What this task involves: Each and every line below goes into your answer unchanged, but leave out the images.

┏━━

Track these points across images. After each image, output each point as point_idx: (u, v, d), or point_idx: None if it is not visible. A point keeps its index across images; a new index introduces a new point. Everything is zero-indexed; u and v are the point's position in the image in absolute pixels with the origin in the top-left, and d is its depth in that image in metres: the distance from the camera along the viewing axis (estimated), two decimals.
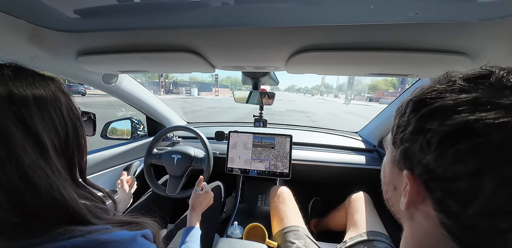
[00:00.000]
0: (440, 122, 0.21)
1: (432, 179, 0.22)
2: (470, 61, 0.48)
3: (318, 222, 1.26)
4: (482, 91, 0.20)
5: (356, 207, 0.88)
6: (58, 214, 0.27)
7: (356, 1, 0.32)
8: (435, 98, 0.22)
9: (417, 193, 0.24)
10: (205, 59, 0.61)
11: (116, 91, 1.03)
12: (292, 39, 0.47)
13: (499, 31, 0.37)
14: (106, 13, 0.40)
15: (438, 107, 0.22)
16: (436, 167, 0.21)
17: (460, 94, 0.21)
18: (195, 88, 35.39)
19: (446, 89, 0.22)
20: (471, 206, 0.19)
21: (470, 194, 0.19)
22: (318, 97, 57.25)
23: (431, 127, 0.21)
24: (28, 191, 0.25)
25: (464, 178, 0.19)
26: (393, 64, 0.58)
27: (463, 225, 0.21)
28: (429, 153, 0.22)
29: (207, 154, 1.04)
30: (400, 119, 0.27)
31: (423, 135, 0.22)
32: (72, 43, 0.56)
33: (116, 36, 0.51)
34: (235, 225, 0.97)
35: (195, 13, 0.38)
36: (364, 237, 0.71)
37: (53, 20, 0.43)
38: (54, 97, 0.29)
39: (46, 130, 0.27)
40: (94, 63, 0.69)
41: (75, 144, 0.32)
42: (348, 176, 1.27)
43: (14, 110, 0.25)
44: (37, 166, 0.26)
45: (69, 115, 0.31)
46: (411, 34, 0.41)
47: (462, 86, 0.21)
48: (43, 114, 0.27)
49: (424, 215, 0.25)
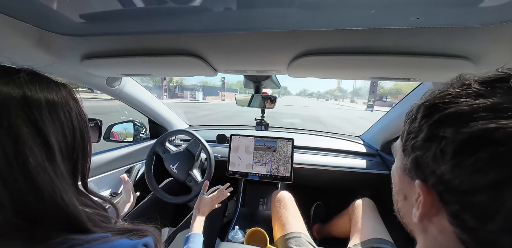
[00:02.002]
0: (455, 129, 0.19)
1: (447, 191, 0.21)
2: (473, 65, 0.47)
3: (321, 227, 1.23)
4: (501, 96, 0.19)
5: (360, 213, 0.86)
6: (58, 219, 0.27)
7: (357, 5, 0.32)
8: (449, 103, 0.21)
9: (430, 205, 0.22)
10: (207, 63, 0.62)
11: (119, 94, 1.05)
12: (294, 43, 0.47)
13: (501, 35, 0.36)
14: (111, 18, 0.41)
15: (453, 113, 0.20)
16: (452, 178, 0.20)
17: (477, 99, 0.19)
18: (200, 92, 34.73)
19: (460, 93, 0.21)
20: (492, 221, 0.18)
21: (490, 208, 0.18)
22: (333, 102, 53.15)
23: (446, 135, 0.20)
24: (31, 193, 0.25)
25: (483, 190, 0.18)
26: (395, 68, 0.57)
27: (483, 241, 0.19)
28: (444, 163, 0.20)
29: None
30: (411, 124, 0.25)
31: (437, 143, 0.21)
32: (77, 46, 0.57)
33: (120, 40, 0.51)
34: (236, 229, 0.95)
35: (198, 17, 0.38)
36: (368, 245, 0.69)
37: (59, 24, 0.44)
38: (65, 102, 0.30)
39: (54, 132, 0.28)
40: (98, 66, 0.70)
41: (81, 149, 0.32)
42: (351, 180, 1.26)
43: (27, 111, 0.26)
44: (42, 168, 0.26)
45: (77, 120, 0.31)
46: (413, 38, 0.41)
47: (478, 90, 0.20)
48: (53, 117, 0.28)
49: (439, 229, 0.23)
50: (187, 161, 1.10)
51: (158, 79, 34.10)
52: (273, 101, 1.02)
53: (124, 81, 1.03)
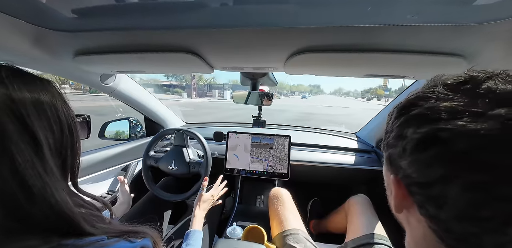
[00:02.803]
0: (414, 129, 0.22)
1: (412, 184, 0.23)
2: (466, 63, 0.48)
3: (318, 223, 1.25)
4: (459, 99, 0.20)
5: (356, 209, 0.88)
6: (50, 220, 0.26)
7: (353, 3, 0.32)
8: (415, 105, 0.23)
9: (402, 197, 0.25)
10: (203, 60, 0.61)
11: (113, 91, 1.03)
12: (291, 40, 0.47)
13: (493, 33, 0.37)
14: (104, 13, 0.40)
15: (415, 115, 0.23)
16: (411, 172, 0.22)
17: (438, 102, 0.21)
18: (228, 91, 33.00)
19: (426, 95, 0.23)
20: (442, 210, 0.20)
21: (441, 199, 0.20)
22: (377, 102, 43.94)
23: (407, 135, 0.23)
24: (21, 192, 0.25)
25: (435, 183, 0.20)
26: (391, 66, 0.58)
27: (444, 229, 0.22)
28: (405, 159, 0.23)
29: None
30: (388, 125, 0.28)
31: (401, 141, 0.23)
32: (70, 42, 0.55)
33: (113, 36, 0.50)
34: (234, 225, 0.96)
35: (193, 13, 0.38)
36: (365, 240, 0.71)
37: (51, 20, 0.42)
38: (50, 97, 0.29)
39: (41, 128, 0.27)
40: (92, 63, 0.68)
41: (70, 144, 0.32)
42: (347, 177, 1.27)
43: (12, 108, 0.25)
44: (30, 165, 0.25)
45: (63, 115, 0.31)
46: (408, 36, 0.41)
47: (439, 93, 0.22)
48: (39, 112, 0.27)
49: (416, 219, 0.25)
50: (181, 154, 1.08)
51: (188, 78, 33.19)
52: (270, 98, 1.02)
53: (119, 78, 1.01)
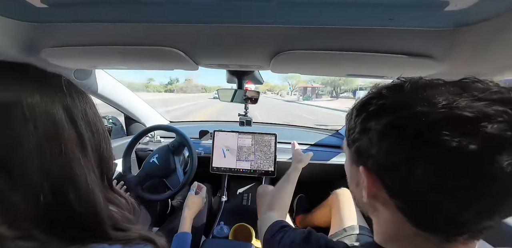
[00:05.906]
0: (375, 122, 0.26)
1: (380, 169, 0.27)
2: (437, 64, 0.51)
3: (303, 218, 1.29)
4: (397, 97, 0.26)
5: (339, 202, 0.91)
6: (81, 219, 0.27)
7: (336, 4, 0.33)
8: (369, 104, 0.28)
9: (373, 184, 0.28)
10: (187, 56, 0.59)
11: (89, 88, 0.96)
12: (276, 39, 0.47)
13: (460, 37, 0.40)
14: (77, 3, 0.37)
15: (373, 110, 0.28)
16: (379, 158, 0.26)
17: (385, 100, 0.27)
18: None
19: (375, 96, 0.29)
20: (409, 186, 0.24)
21: (406, 177, 0.24)
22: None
23: (371, 127, 0.27)
24: (70, 187, 0.26)
25: (399, 166, 0.24)
26: (369, 66, 0.60)
27: (410, 202, 0.25)
28: (372, 147, 0.27)
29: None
30: (349, 123, 0.32)
31: (366, 133, 0.27)
32: (39, 34, 0.50)
33: (88, 28, 0.47)
34: (222, 225, 0.96)
35: (175, 7, 0.36)
36: (348, 232, 0.74)
37: (17, 10, 0.38)
38: (91, 106, 0.34)
39: (87, 130, 0.31)
40: (62, 56, 0.63)
41: (105, 147, 0.34)
42: (331, 172, 1.32)
43: (68, 110, 0.29)
44: (78, 161, 0.28)
45: (99, 122, 0.34)
46: (387, 38, 0.43)
47: (381, 94, 0.28)
48: (84, 117, 0.31)
49: (384, 204, 0.28)
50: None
51: None
52: (254, 102, 1.01)
53: (95, 74, 0.95)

┗━━

Task answer:
Track these points across images. After each image, output each point as point_idx: (u, v, d), or point_idx: None if it is not visible. A point keeps its index across images; a new index introduces a new point. Everything is zero-indexed; u and v are the point's position in the image in absolute pixels with the origin in the top-left, and d is its depth in that image in metres: the distance from the camera along the viewing axis (estimated), two decimals.
[00:00.000]
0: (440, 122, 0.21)
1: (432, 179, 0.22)
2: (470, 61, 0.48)
3: (318, 222, 1.26)
4: (482, 91, 0.20)
5: (356, 207, 0.88)
6: (58, 214, 0.27)
7: (356, 1, 0.32)
8: (435, 98, 0.22)
9: (417, 193, 0.24)
10: (205, 59, 0.61)
11: (116, 91, 1.03)
12: (292, 39, 0.47)
13: (499, 31, 0.37)
14: (106, 13, 0.40)
15: (438, 107, 0.22)
16: (436, 167, 0.21)
17: (460, 94, 0.21)
18: (195, 88, 35.39)
19: (446, 89, 0.22)
20: (471, 206, 0.19)
21: (470, 194, 0.19)
22: (318, 97, 57.25)
23: (431, 127, 0.21)
24: (28, 191, 0.25)
25: (464, 178, 0.19)
26: (393, 64, 0.58)
27: (463, 225, 0.21)
28: (429, 153, 0.22)
29: (207, 154, 1.04)
30: (400, 119, 0.27)
31: (423, 135, 0.22)
32: (72, 43, 0.56)
33: (116, 36, 0.51)
34: (235, 225, 0.97)
35: (195, 13, 0.38)
36: (364, 237, 0.71)
37: (53, 20, 0.43)
38: (54, 97, 0.29)
39: (46, 130, 0.27)
40: (94, 63, 0.69)
41: (75, 144, 0.32)
42: (348, 176, 1.27)
43: (14, 110, 0.25)
44: (37, 166, 0.26)
45: (69, 115, 0.31)
46: (411, 34, 0.41)
47: (462, 86, 0.21)
48: (43, 114, 0.27)
49: (424, 215, 0.25)
[00:02.002]
0: (455, 129, 0.19)
1: (447, 191, 0.21)
2: (473, 65, 0.47)
3: (321, 227, 1.23)
4: (501, 96, 0.19)
5: (360, 213, 0.86)
6: (58, 219, 0.27)
7: (357, 5, 0.32)
8: (449, 103, 0.21)
9: (430, 205, 0.22)
10: (207, 63, 0.62)
11: (119, 94, 1.05)
12: (294, 43, 0.47)
13: (501, 35, 0.36)
14: (111, 18, 0.41)
15: (453, 113, 0.20)
16: (452, 178, 0.20)
17: (477, 99, 0.19)
18: (200, 92, 34.73)
19: (460, 93, 0.21)
20: (492, 221, 0.18)
21: (490, 208, 0.18)
22: (333, 102, 53.15)
23: (446, 135, 0.20)
24: (31, 193, 0.25)
25: (483, 190, 0.18)
26: (395, 68, 0.57)
27: (483, 241, 0.19)
28: (444, 163, 0.20)
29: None
30: (411, 124, 0.25)
31: (437, 143, 0.21)
32: (77, 46, 0.57)
33: (120, 40, 0.51)
34: (236, 229, 0.95)
35: (198, 17, 0.38)
36: (368, 245, 0.69)
37: (59, 24, 0.44)
38: (65, 102, 0.30)
39: (54, 132, 0.28)
40: (98, 66, 0.70)
41: (81, 149, 0.32)
42: (351, 180, 1.26)
43: (27, 111, 0.26)
44: (42, 168, 0.26)
45: (77, 120, 0.31)
46: (413, 38, 0.41)
47: (478, 90, 0.20)
48: (53, 117, 0.28)
49: (439, 229, 0.23)
50: (187, 161, 1.10)
51: (158, 79, 34.10)
52: (273, 101, 1.02)
53: (124, 81, 1.03)
[00:02.803]
0: (414, 129, 0.22)
1: (412, 184, 0.23)
2: (466, 63, 0.48)
3: (318, 223, 1.25)
4: (459, 99, 0.20)
5: (356, 209, 0.88)
6: (50, 220, 0.26)
7: (353, 3, 0.32)
8: (415, 105, 0.23)
9: (402, 197, 0.25)
10: (203, 60, 0.61)
11: (113, 91, 1.03)
12: (291, 40, 0.47)
13: (493, 33, 0.37)
14: (104, 13, 0.40)
15: (415, 115, 0.23)
16: (411, 172, 0.22)
17: (438, 102, 0.21)
18: (228, 91, 33.00)
19: (426, 95, 0.23)
20: (442, 210, 0.20)
21: (441, 199, 0.20)
22: (377, 102, 43.94)
23: (407, 135, 0.23)
24: (21, 192, 0.25)
25: (435, 183, 0.20)
26: (391, 66, 0.58)
27: (444, 229, 0.22)
28: (405, 159, 0.23)
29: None
30: (388, 125, 0.28)
31: (401, 141, 0.23)
32: (70, 42, 0.55)
33: (113, 36, 0.50)
34: (234, 225, 0.96)
35: (193, 13, 0.38)
36: (365, 240, 0.71)
37: (51, 20, 0.42)
38: (50, 97, 0.29)
39: (41, 128, 0.27)
40: (92, 63, 0.68)
41: (70, 144, 0.32)
42: (347, 177, 1.27)
43: (12, 108, 0.25)
44: (30, 165, 0.25)
45: (63, 115, 0.31)
46: (408, 36, 0.41)
47: (439, 93, 0.22)
48: (39, 112, 0.27)
49: (416, 219, 0.25)
50: (181, 154, 1.08)
51: (188, 78, 33.19)
52: (270, 98, 1.02)
53: (119, 78, 1.01)
[00:05.906]
0: (375, 122, 0.26)
1: (380, 169, 0.27)
2: (437, 64, 0.51)
3: (303, 218, 1.29)
4: (397, 97, 0.26)
5: (339, 202, 0.91)
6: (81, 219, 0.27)
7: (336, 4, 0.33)
8: (369, 104, 0.28)
9: (373, 184, 0.28)
10: (187, 56, 0.59)
11: (89, 88, 0.96)
12: (276, 39, 0.47)
13: (460, 37, 0.40)
14: (77, 3, 0.37)
15: (373, 110, 0.28)
16: (379, 158, 0.26)
17: (385, 100, 0.27)
18: None
19: (375, 96, 0.29)
20: (409, 186, 0.24)
21: (406, 177, 0.24)
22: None
23: (371, 127, 0.27)
24: (70, 187, 0.26)
25: (399, 166, 0.24)
26: (369, 66, 0.60)
27: (410, 202, 0.25)
28: (372, 147, 0.27)
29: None
30: (349, 123, 0.32)
31: (366, 133, 0.27)
32: (39, 34, 0.50)
33: (88, 28, 0.47)
34: (222, 225, 0.96)
35: (175, 7, 0.36)
36: (348, 232, 0.74)
37: (17, 10, 0.38)
38: (91, 106, 0.34)
39: (87, 130, 0.31)
40: (62, 56, 0.63)
41: (105, 147, 0.34)
42: (331, 172, 1.32)
43: (68, 110, 0.29)
44: (78, 161, 0.28)
45: (99, 122, 0.34)
46: (387, 38, 0.43)
47: (381, 94, 0.28)
48: (84, 117, 0.31)
49: (384, 204, 0.28)
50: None
51: None
52: (254, 102, 1.01)
53: (95, 74, 0.95)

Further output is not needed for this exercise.